# Top 20% drivers average 4.84 stars



## Scubasteve (Sep 6, 2015)

That is what the new app says. How do they measure what the top 20% is and should I feel bad for only having a 4.83 rating? I do like that they added a little more utility in the new app though.


----------



## Another Uber Driver (May 27, 2015)

You are allright at 4,83. They de-activate if you fall below 4,6.

..............too bad that Uber fails to educate its users on its rating system. The result is that many users rate you in the same way that they would rate a hotel or restaurant.

Three stars-acceptable
Four stars-pretty good
Five Stars-scrape, bow and kowtow

Uber fails to inform its users that the normal Michelin Rating System does not apply to Uber. Uber considers anything less than five stars not acceptable, but it does not inform its users of that viewpoint.


----------



## Uber_Saab (Aug 20, 2015)

In the Burlington, VT market we get none of the new updates or rating information. I've even asked and Uber tells me it's confidential information and cannot be shared with drivers. I'm part of the 80% I guess at 4.83.


----------



## NachonCheeze (Sep 8, 2015)

I suck...I am below 4.8


----------



## Nemo (Sep 17, 2015)

jus got mine for this week 4.6 last week4.7 overall 4.82. same cut and paste feed back that does not apply. I use to worry about it a lot, thanks to some great advice in this forum I don't give a damn.


----------



## XUberMike (Aug 2, 2015)

Uber the only place you get fired for achieving a solid "A" grade. I can see me telling my kids that I need to ground them for that 92% "A."


----------



## Bart McCoy (Nov 4, 2014)

Scubasteve said:


> and should I feel bad for only having a 4.83 rating?


----------



## novadrivergal (Oct 8, 2015)

If the top 20% average 4.83 then HALF OF THE TOP 20 PERCENT are below that average.
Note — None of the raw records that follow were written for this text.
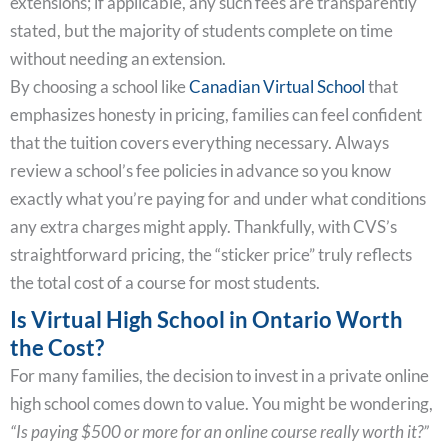
extensions; if applicable, any such fees are transparently
stated, but the majority of students complete on time
without needing an extension.
By choosing a school like
Canadian Virtual School
that
emphasizes honesty in pricing, families can feel confident
that the tuition covers everything necessary. Always
review a school’s fee policies in advance so you know
exactly what you’re paying for and under what conditions
any extra charges might apply. Thankfully, with CVS’s
straightforward pricing, the “sticker price” truly reflects
the total cost of a course for most students.
Is Virtual High School in Ontario Worth
the Cost?
For many families, the decision to invest in a private online
high school comes down to value. You might be wondering,
“Is paying $500 or more for an online course really worth it?”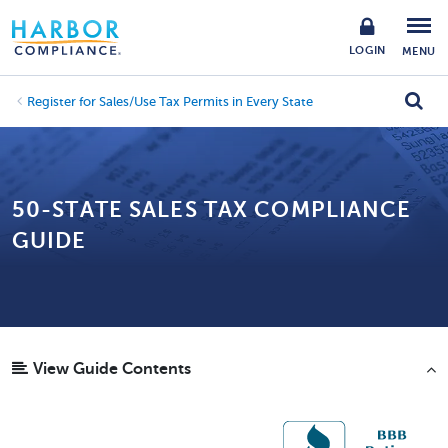
LOGIN
MENU
Register for Sales/Use Tax Permits in Every State
50-STATE SALES TAX COMPLIANCE
GUIDE
View Guide Contents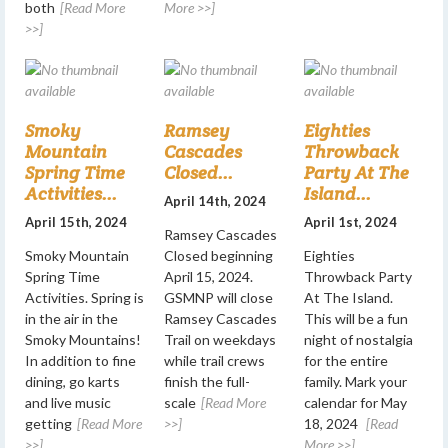
both
[Read More
More >>]
>>]
Smoky
Ramsey
Eighties
Mountain
Cascades
Throwback
Spring Time
Closed...
Party At The
Activities...
Island...
April 14th, 2024
April 15th, 2024
April 1st, 2024
Ramsey Cascades
Smoky Mountain
Closed beginning
Eighties
Spring Time
April 15, 2024.
Throwback Party
Activities. Spring is
GSMNP will close
At The Island.
in the air in the
Ramsey Cascades
This will be a fun
Smoky Mountains!
Trail on weekdays
night of nostalgia
In addition to fine
while trail crews
for the entire
dining, go karts
finish the full-
family. Mark your
and live music
scale
[Read More
calendar for May
getting
[Read More
>>]
18, 2024
[Read
>>]
More >>]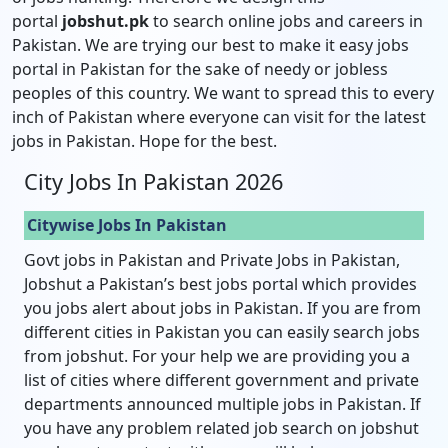
portal
jobshut.pk
to search online jobs and careers in
Pakistan. We are trying our best to make it easy jobs
portal in Pakistan for the sake of needy or jobless
peoples of this country. We want to spread this to every
inch of Pakistan where everyone can visit for the latest
jobs in Pakistan. Hope for the best.
City Jobs In Pakistan 2026
Citywise Jobs In Pakistan
Govt jobs in Pakistan and Private Jobs in Pakistan,
Jobshut a Pakistan’s best jobs portal which provides
you jobs alert about jobs in Pakistan. If you are from
different cities in Pakistan you can easily search jobs
from jobshut. For your help we are providing you a
list of cities where different government and private
departments announced multiple jobs in Pakistan. If
you have any problem related job search on jobshut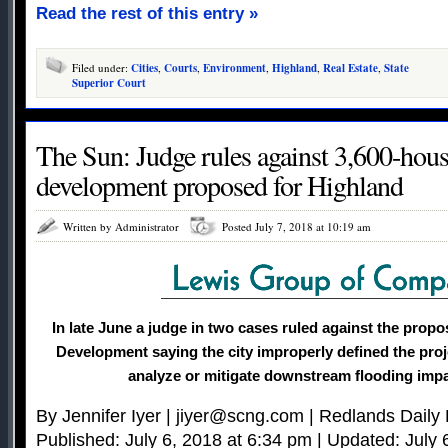
Read the rest of this entry »
Filed under:
Cities
,
Courts
,
Environment
,
Highland
,
Real Estate
,
State
Superior Court
The Sun: Judge rules against 3,600-ho
development proposed for Highland
Written by Administrator
Posted July 7, 2018 at 10:19 am
In late June a judge in two cases ruled against the pro
Development saying the city improperly defined the proje
analyze or mitigate downstream flooding impa
By Jennifer Iyer |
jiyer@scng.com
| Redlands Daily 
Published: July 6, 2018 at 6:34 pm | Updated: July 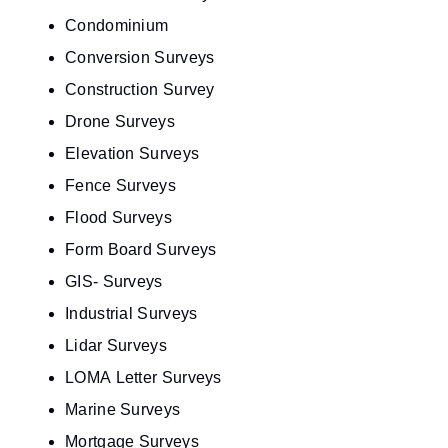
Condominium
Conversion Surveys
Construction Survey
Drone Surveys
Elevation Surveys
Fence Surveys
Flood Surveys
Form Board Surveys
GIS- Surveys
Industrial Surveys
Lidar Surveys
LOMA Letter Surveys
Marine Surveys
Mortgage Surveys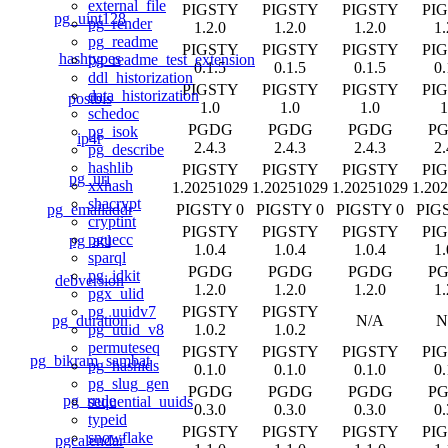
external_file
PIGSTY
PIGSTY
PIGSTY
PI
pg_uint128
pg_render
1.2.0
1.2.0
1.2.0
1.
pg_readme
PIGSTY
PIGSTY
PIGSTY
PI
hashtypes
pg_readme_test_extension
0.1.5
0.1.5
0.1.5
0.
ddl_historization
PIGSTY
PIGSTY
PIGSTY
PI
data_historization
postbis
1.0
1.0
1.0
1
schedoc
PGDG
PGDG
PGDG
P
pg_isok
ip4r
2.4.3
2.4.3
2.4.3
2.
pg_describe
hashlib
PIGSTY
PIGSTY
PIGSTY
PI
pg_uri
xxhash
1.20251029
1.20251029
1.20251029
1.20
shacrypt
pg_emailaddr
PIGSTY 0
PIGSTY 0
PIGSTY 0
PIG
cryptint
PIGSTY
PIGSTY
PIGSTY
PI
pguecc
pg_acl
1.0.4
1.0.4
1.0.4
1.
sparql
PGDG
PGDG
PGDG
P
pg_idkit
debversion
1.2.0
1.2.0
1.2.0
1.
pgx_ulid
PIGSTY
PIGSTY
pg_uuidv7
pg_duration
N/A
N
1.0.2
1.0.2
pg_uuid_v8
permuteseq
PIGSTY
PIGSTY
PIGSTY
PI
pg_bikram_sambat
pg_hashids
0.1.0
0.1.0
0.1.0
0.
pg_slug_gen
PGDG
PGDG
PGDG
P
pg_rrule
sequential_uuids
0.3.0
0.3.0
0.3.0
0.
typeid
PIGSTY
PIGSTY
PIGSTY
PI
snowflake
pgcalendar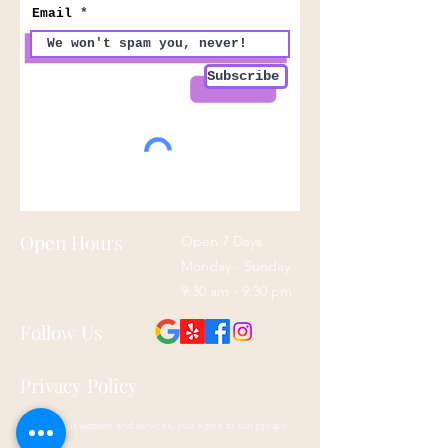
Email
Subscribe
Open Hours
Open 7 Days
Monday - Sunday
9:30 am - 9:30 pm
Follow Us
Privacy Policy
By using our website and services, you agree to our privacy
policy here: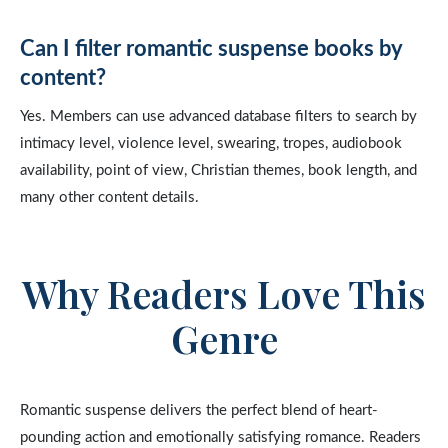
Can I filter romantic suspense books by
content?
Yes. Members can use advanced database filters to search by
intimacy level, violence level, swearing, tropes, audiobook
availability, point of view, Christian themes, book length, and
many other content details.
Why Readers Love This
Genre
Romantic suspense delivers the perfect blend of heart-
pounding action and emotionally satisfying romance. Readers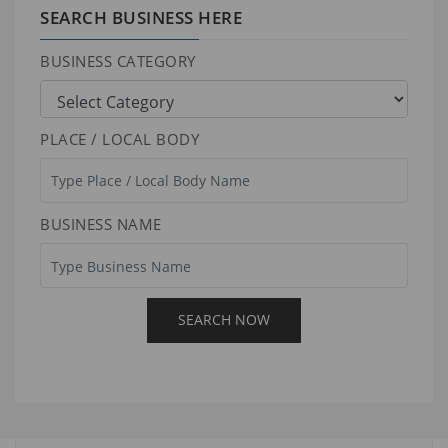
SEARCH BUSINESS HERE
BUSINESS CATEGORY
PLACE / LOCAL BODY
BUSINESS NAME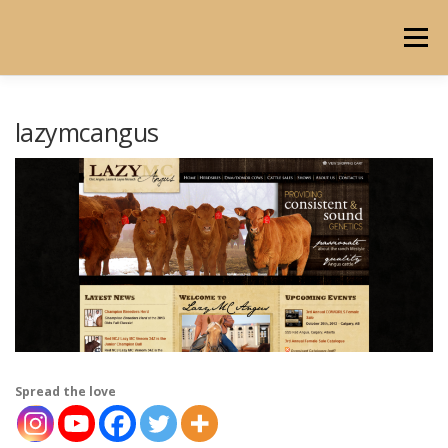
Skip
to
Menu
content
HOME
ABOUT
PORTFOLIO
BLOG
lazymcangus
Spread the love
Only around 10 percent of all drivers are above 4.84. That also means many drivers on these forums who claim to have ratings above 4.9 are lying.


----------



## Bart McCoy (Nov 4, 2014)

novadrivergal said:


> That also means many drivers on these forums who claim to have ratings above 4.9 are lying.


----------



## NachonCheeze (Sep 8, 2015)

If the top 20%, individually, average exactly 4.83 it all works out....


----------